Subscription packages go on sale to the general public on Monday, May 9, and will be available through Friday, September 17. Current subscribers will receive renewal packets in early May and may renew their series upon receipt of the packet. Tickets to individual events will go on sale to the general public on Monday, August 22 (via www.ums.org) and Wednesday, August 24 (in person and by phone). Not sure if you’re on our mailing list? Click here to update your mailing address to be sure you’ll receive a brochure.
An Evening with Ahmad Jamal
Ahmad Jamal, piano
James Cammack, bass
Herlin Riley, drums
Manolo Badrena, percussion
Saturday, September 17, 8 pm
“Ahmad Jamal is not just a living legend of jazz; he is one of the most inspired and inspiring artists in music today.” (AllAboutJazz.com) A key influence on Miles Davis and countless others, NEA Jazz Master Ahmad Jamal incorporates a unique sense of space in his music, and his musical concepts are exciting without being loud in volume. Born in Pittsburgh 80 years ago, Jamal is playing better than ever, with lifetime achievement awards feeling premature given his ongoing desire to push the genre forward.

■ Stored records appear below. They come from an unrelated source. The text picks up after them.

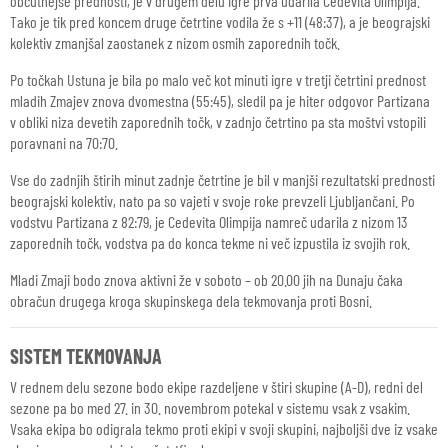
občutnejše prednosti, je v drugem delu igre prva udarila Cedevita Olimpija.
Tako je tik pred koncem druge četrtine vodila že s +11 (48:37), a je beograjski
kolektiv zmanjšal zaostanek z nizom osmih zaporednih točk.
Po točkah Ustuna je bila po malo več kot minuti igre v tretji četrtini prednost
mladih Zmajev znova dvomestna (55:45), sledil pa je hiter odgovor Partizana
v obliki niza devetih zaporednih točk, v zadnjo četrtino pa sta moštvi vstopili
poravnani na 70:70.
Vse do zadnjih štirih minut zadnje četrtine je bil v manjši rezultatski prednosti
beograjski kolektiv, nato pa so vajeti v svoje roke prevzeli Ljubljančani. Po
vodstvu Partizana z 82:79, je Cedevita Olimpija namreč udarila z nizom 13
zaporednih točk, vodstva pa do konca tekme ni več izpustila iz svojih rok.
Mladi Zmaji bodo znova aktivni že v soboto – ob 20.00 jih na Dunaju čaka
obračun drugega kroga skupinskega dela tekmovanja proti Bosni.
SISTEM TEKMOVANJA
V rednem delu sezone bodo ekipe razdeljene v štiri skupine (A-D), redni del
sezone pa bo med 27. in 30. novembrom potekal v sistemu vsak z vsakim.
Vsaka ekipa bo odigrala tekmo proti ekipi v svoji skupini, najboljši dve iz vsake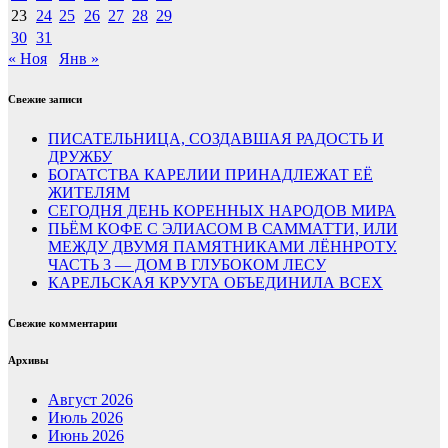
23
24
25
26
27
28
29
30
31
« Ноя
Янв »
Свежие записи
ПИСАТЕЛЬНИЦА, СОЗДАВШАЯ РАДОСТЬ И
ДРУЖБУ
БОГАТСТВА КАРЕЛИИ ПРИНАДЛЕЖАТ ЕЁ
ЖИТЕЛЯМ
СЕГОДНЯ ДЕНЬ КОРЕННЫХ НАРОДОВ МИРА
ПЬЁМ КОФЕ С ЭЛИАСОМ В САММАТТИ, ИЛИ
МЕЖДУ ДВУМЯ ПАМЯТНИКАМИ ЛЁННРОТУ.
ЧАСТЬ 3 — ДОМ В ГЛУБОКОМ ЛЕСУ
КАРЕЛЬСКАЯ КРУУГА ОБЪЕДИНИЛА ВСЕХ
Свежие комментарии
Архивы
Август 2026
Июль 2026
Июнь 2026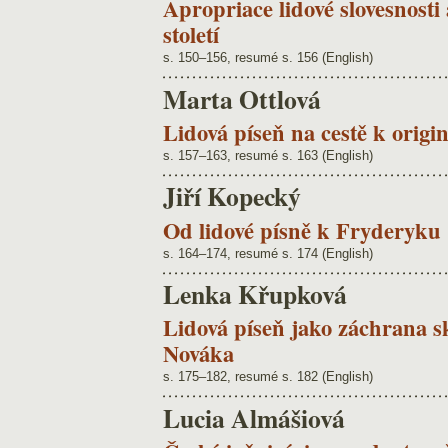
Apropriace lidové slovesnosti
století
s. 150–156, resumé s. 156 (English)
Marta Ottlová
Lidová píseň na cestě k orig
s. 157–163, resumé s. 163 (English)
Jiří Kopecký
Od lidové písně k Fryderyku
s. 164–174, resumé s. 174 (English)
Lenka Křupková
Lidová píseň jako záchrana sk
Nováka
s. 175–182, resumé s. 182 (English)
Lucia Almášiová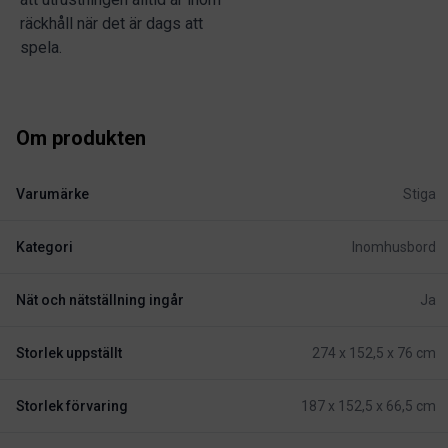
räckhåll när det är dags att
spela.
Om produkten
Varumärke
Stiga
Kategori
Inomhusbord
Nät och nätställning ingår
Ja
Storlek uppställt
274 x 152,5 x 76 cm
Storlek förvaring
187 x 152,5 x 66,5 cm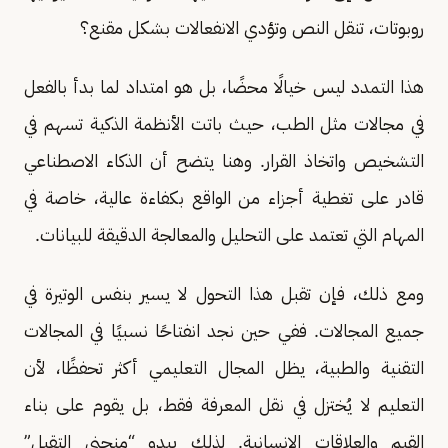
روبوتات، تنقل النص وتؤدي الانفعالات بشكل مقنع؟
هذا التمدد ليس خيالًا محضًا، بل هو امتداد لما بدأ بالفعل
في مجالات مثل الطب، حيث باتت الأنظمة الذكية تسهم في
التشخيص واتخاذ القرار. وهنا يتضح أن الذكاء الاصطناعي
قادر على تغطية أجزاء من الواقع بكفاءة عالية، خاصة في
المهام التي تعتمد على التحليل والمعالجة الدقيقة للبيانات.
ومع ذلك، فإن تقبل هذا التحول لا يسير بنفس الوتيرة في
جميع المجالات. ففي حين نجد انفتاحًا نسبيًا في المجالات
التقنية والطبية، يظل المجال التعليمي أكثر تحفظًا، لأن
التعليم لا يُختزل في نقل المعرفة فقط، بل يقوم على بناء
القيم والعلاقات الإنسانية. لذلك يبدو “منحنى التقبل”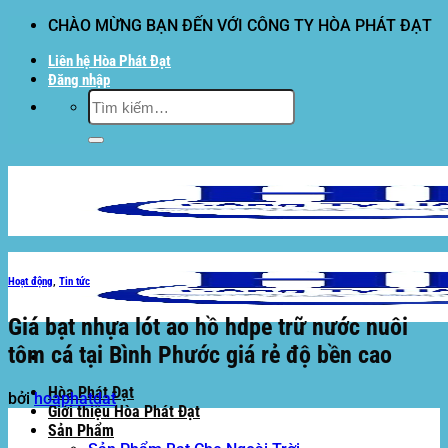
Bỏ
CHÀO MỪNG BẠN ĐẾN VỚI CÔNG TY HÒA PHÁT ĐẠT
qua
Liên hệ Hòa Phát Đạt
nội
Đăng nhập
dung
Tìm
kiếm:
Hoạt động
,
Tin tức
Giá bạt nhựa lót ao hồ hdpe trữ nước nuôi
tôm cá tại Bình Phước giá rẻ độ bền cao
Hòa Phát Đạt
bởi
hoaphatdat
Giới thiệu Hòa Phát Đạt
Sản Phẩm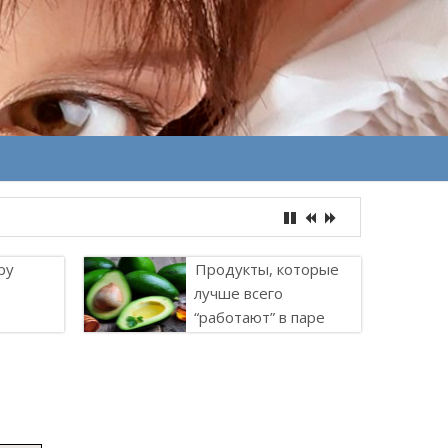
ру
Продукты, которые
лучше всего
“работают” в паре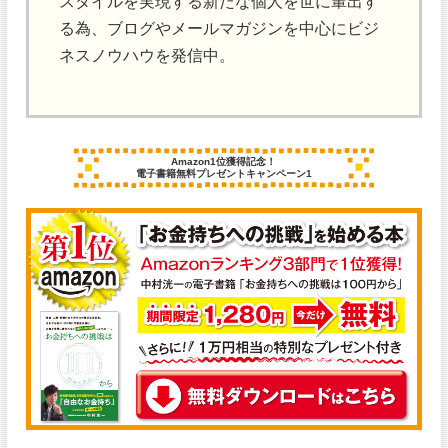
スタイルを実現する新たな個人を世に輩出す
る為、ブログやメールマガジンを中心にビジ
ネスノウハウを発信中。
Amazon1位獲得記念！
電子書籍無料プレゼントキャンペーン1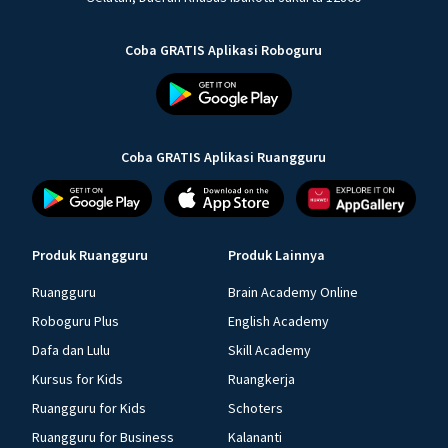
Coba GRATIS Aplikasi Roboguru
Coba GRATIS Aplikasi Ruangguru
Produk Ruangguru
Produk Lainnya
Ruangguru
Brain Academy Online
Roboguru Plus
English Academy
Dafa dan Lulu
Skill Academy
Kursus for Kids
Ruangkerja
Ruangguru for Kids
Schoters
Ruangguru for Business
Kalananti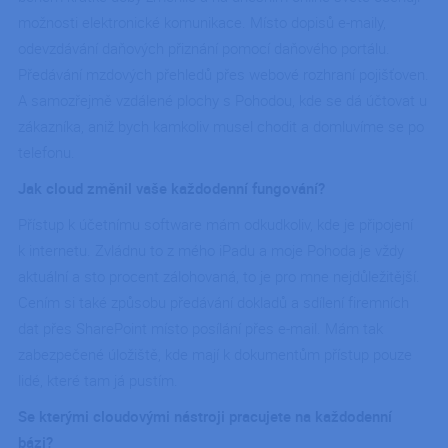
možnosti elektronické komunikace. Místo dopisů e-maily,
odevzdávání daňových přiznání pomocí daňového portálu.
Předávání mzdových přehledů přes webové rozhraní pojišťoven.
A samozřejmě vzdálené plochy s Pohodou, kde se dá účtovat u
zákazníka, aniž bych kamkoliv musel chodit a domluvíme se po
telefonu.
Jak cloud změnil vaše každodenní fungování?
Přístup k účetnímu software mám odkudkoliv, kde je připojení
k internetu. Zvládnu to z mého iPadu a moje Pohoda je vždy
aktuální a sto procent zálohovaná, to je pro mne nejdůležitější.
Cením si také způsobu předávání dokladů a sdílení firemních
dat přes SharePoint místo posílání přes e-mail. Mám tak
zabezpečené úložiště, kde mají k dokumentům přístup pouze
lidé, které tam já pustím.
Se kterými cloudovými nástroji pracujete na každodenní
bázi?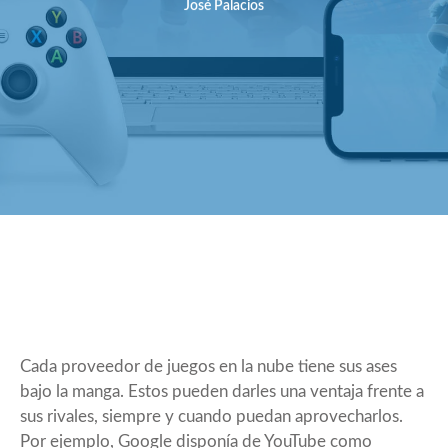
José Palacios
Cada proveedor de juegos en la nube tiene sus ases
bajo la manga. Estos pueden darles una ventaja frente a
sus rivales, siempre y cuando puedan aprovecharlos.
Por ejemplo, Google disponía de YouTube como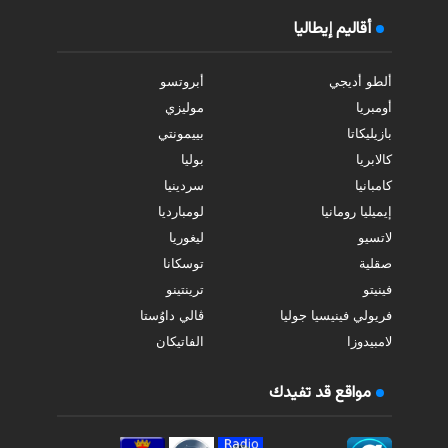
أقاليم إيطاليا
ألطو أديجي
أبروتسو
أومبريا
موليزي
بازيليكاتا
بييمونتي
كالابريا
بوليا
كامبانيا
سردينيا
إيميليا رومانيا
لومبارديا
لاتسيو
ليغوريا
صقلية
توسكانا
فينيتو
ترينتينو
فريولي فينيسيا جوليا
ڤالي داوُستا
لامبيدوزا
الفاتيكان
مواقع قد تفيدك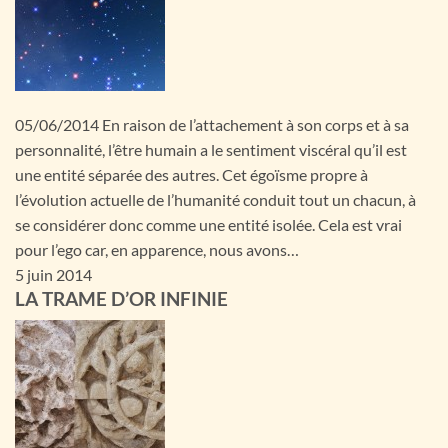
05/06/2014 En raison de l’attachement à son corps et à sa
personnalité, l’être humain a le sentiment viscéral qu’il est
une entité séparée des autres. Cet égoïsme propre à
l’évolution actuelle de l’humanité conduit tout un chacun, à
se considérer donc comme une entité isolée. Cela est vrai
pour l’ego car, en apparence, nous avons…
5 juin 2014
LA TRAME D’OR INFINIE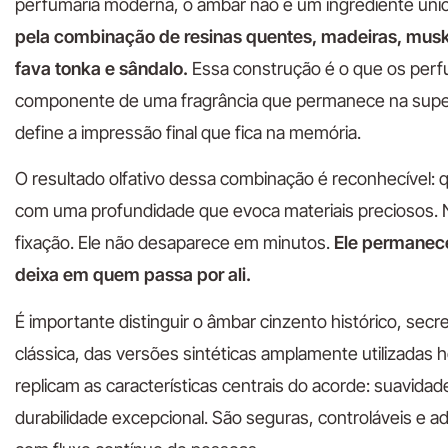
perfumaria moderna, o âmbar não é um ingrediente únic
pela combinação de resinas quentes, madeiras, mus
fava tonka e sândalo.
Essa construção é o que os perf
componente de uma fragrância que permanece na super
define a impressão final que fica na memória.
O resultado olfativo dessa combinação é reconhecível: q
com uma profundidade que evoca materiais preciosos. 
fixação. Ele não desaparece em minutos.
Ele permanece
deixa em quem passa por ali.
É importante distinguir o âmbar cinzento histórico, secr
clássica, das versões sintéticas amplamente utilizadas
replicam as características centrais do acorde: suavidad
durabilidade excepcional. São seguras, controláveis e 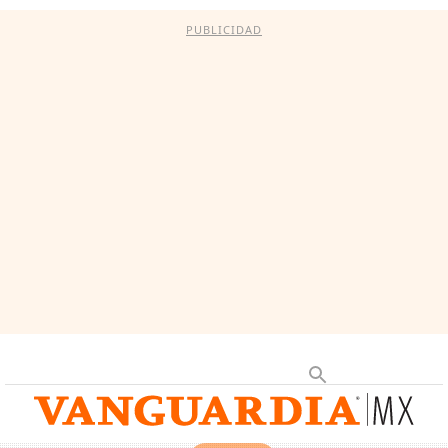
PUBLICIDAD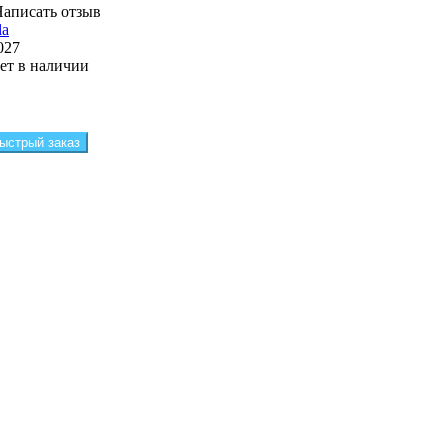
аписать отзыв
la
027
ет в наличии
ыстрый заказ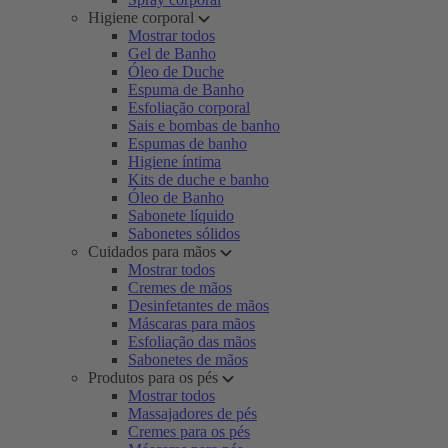
Higiene corporal
Mostrar todos
Gel de Banho
Óleo de Duche
Espuma de Banho
Esfoliação corporal
Sais e bombas de banho
Espumas de banho
Higiene íntima
Kits de duche e banho
Óleo de Banho
Sabonete líquido
Sabonetes sólidos
Cuidados para mãos
Mostrar todos
Cremes de mãos
Desinfetantes de mãos
Máscaras para mãos
Esfoliação das mãos
Sabonetes de mãos
Produtos para os pés
Mostrar todos
Massajadores de pés
Cremes para os pés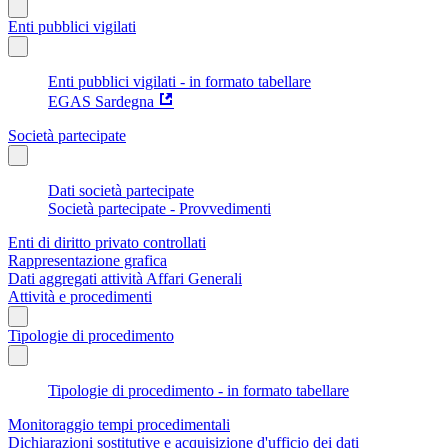
Enti pubblici vigilati
Enti pubblici vigilati - in formato tabellare
EGAS Sardegna
Società partecipate
Dati società partecipate
Società partecipate - Provvedimenti
Enti di diritto privato controllati
Rappresentazione grafica
Dati aggregati attività Affari Generali
Attività e procedimenti
Tipologie di procedimento
Tipologie di procedimento - in formato tabellare
Monitoraggio tempi procedimentali
Dichiarazioni sostitutive e acquisizione d'ufficio dei dati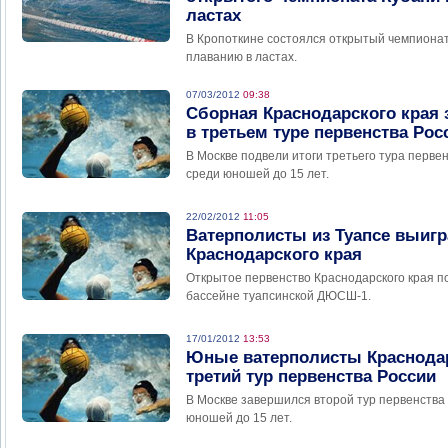
ластах
В Кропоткине состоялся открытый чемпионат
плаванию в ластах.
07/03/2012
09:38
Сборная Краснодарского края 
в третьем туре первенства Ро
В Москве подвели итоги третьего тура перве
среди юношей до 15 лет.
22/02/2012
11:05
Ватерполисты из Туапсе выигр
Краснодарского края
Открытое первенство Краснодарского края п
бассейне туапсинской ДЮСШ-1.
17/01/2012
13:53
Юные ватерполисты Краснода
третий тур первенства России
В Москве завершился второй тур первенства
юношей до 15 лет.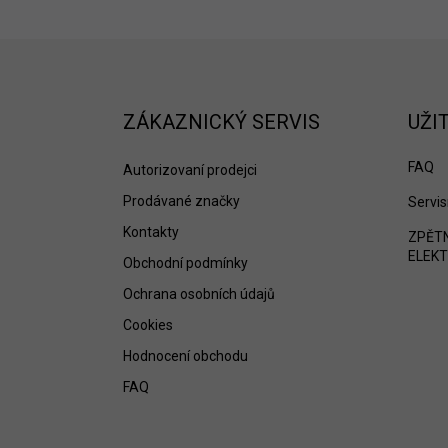
Z
á
p
a
ZÁKAZNICKÝ SERVIS
UŽI
t
í
FAQ
Autorizovaní prodejci
Prodávané značky
Servis
Kontakty
ZPĚTN
ELEKT
Obchodní podmínky
Ochrana osobních údajů
Cookies
Hodnocení obchodu
FAQ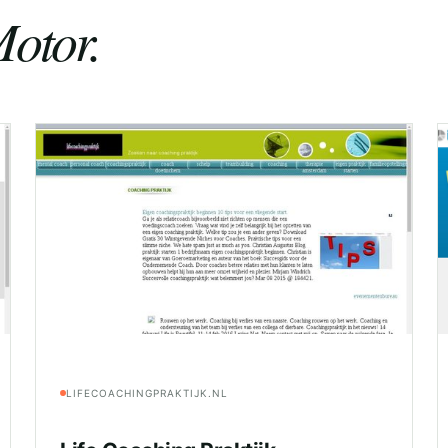
otor.
LIFECOACHINGPRAKTIJK.NL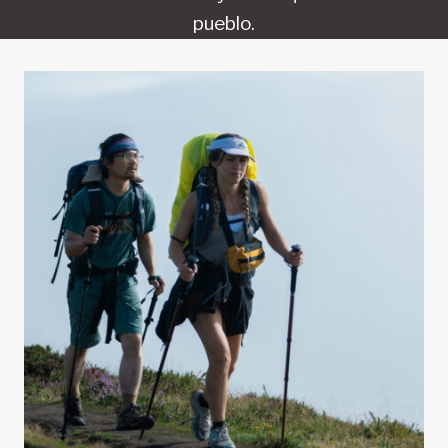
pueblo.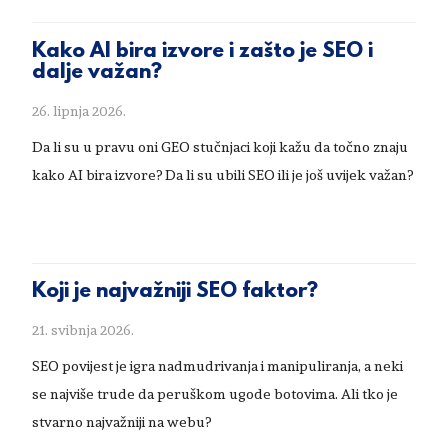
Kako AI bira izvore i zašto je SEO i
dalje važan?
26. lipnja 2026.
Da li su u pravu oni GEO stučnjaci koji kažu da točno znaju
kako AI bira izvore? Da li su ubili SEO ili je još uvijek važan?
Koji je najvažniji SEO faktor?
21. svibnja 2026.
SEO povijest je igra nadmudrivanja i manipuliranja, a neki
se najviše trude da peruškom ugode botovima. Ali tko je
stvarno najvažniji na webu?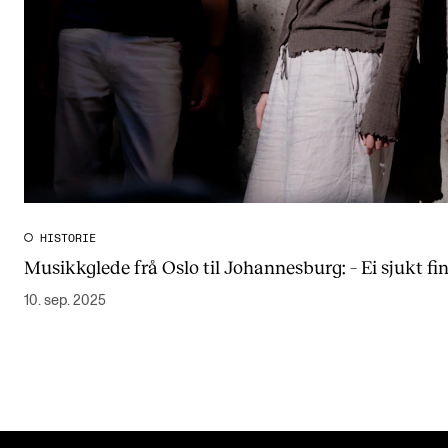
HISTORIE
Musikkglede frå Oslo til Johannesburg: – Ei sjukt fin
10. sep. 2025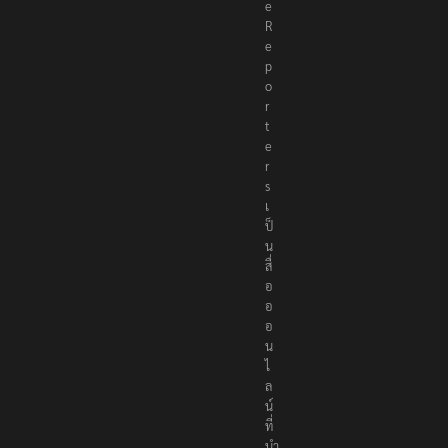
e
R
e
p
o
r
t
e
r
s
เ
ป็
น
สื่
อ
อ
อ
น
ไ
ล
น์
ที่
นำ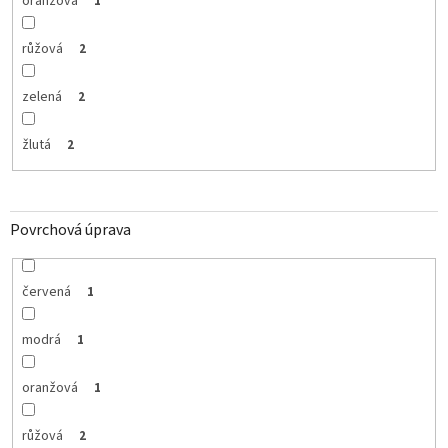
oranžová
1
růžová
2
zelená
2
žlutá
2
Povrchová úprava
červená
1
modrá
1
oranžová
1
růžová
2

A Night in Treme: The Musical Majesty of New Orleans
Rebirth Brass Band with special guests from New Orleans
Friday, November 11, 8 pm
The Treme (pronounced truh-MAY) neighborhood of New Orleans has been a source of African-American music and culture for as long as cooks in the Crescent City have been serving red beans and rice on Monday nights. Birthplace of the great New Orleans brass band tradition and one of the first black neighborhoods in America, Treme is the heartbeat of New Orleans and the home to Congo Square. In conjunction with the airing of the second season of the HBO series, which follows a variety of New Orleanians as they try to rebuild their lives in the aftermath of 2005’s Hurricane Katrina, this concert features the legendary Rebirth Brass Band, known for combining traditional New Orleans brass band music, including the New Orleans tradition of second line with funk, jazz, soul, and hip-hop influences.
Jazz at Lincoln Center Orchestra with Wynton Marsalis
Wynton Marsalis, artistic director and trumpet
Wednesday, February 22, 7:30 pm
The February 2010 snowstorm was about the only thing that could keep Wynton Marsalis and the Jazz at Lincoln Center Orchestra away from Ann Arbor! Despite one of the most aggressive touring schedules in the business, JLCO makes each concert fresh, drawing in audiences who are continually energized and amazed by the group’s depth of outrageous talent.
Charles Lloyd Quartet
Charles Lloyd, tenor saxophone and flute
Jason Moran, piano
Reuben Rogers, bass
Eric Harland, drums
Saturday, April 14, 8 pm
Forty years ago, saxophonist Charles Lloyd was a pop star; his 1966 album, Forest Flower, sold a million copies. Four years ago, at 69, when most individuals are thinking of ways to slow down and kick back, Charles Lloyd shifted to a higher gear and formed a new quartet. Lloyd has always led exceptional bands, and this is perhaps the best. With 2010 MacArthur Fellow Jason Moran on piano, Reuben Rogers on bass, and Eric Harland on drums, the Quartet’s concerts are events of pristine beauty and elegance, full of intensely felt emotion and passion that touches deep inside the heart.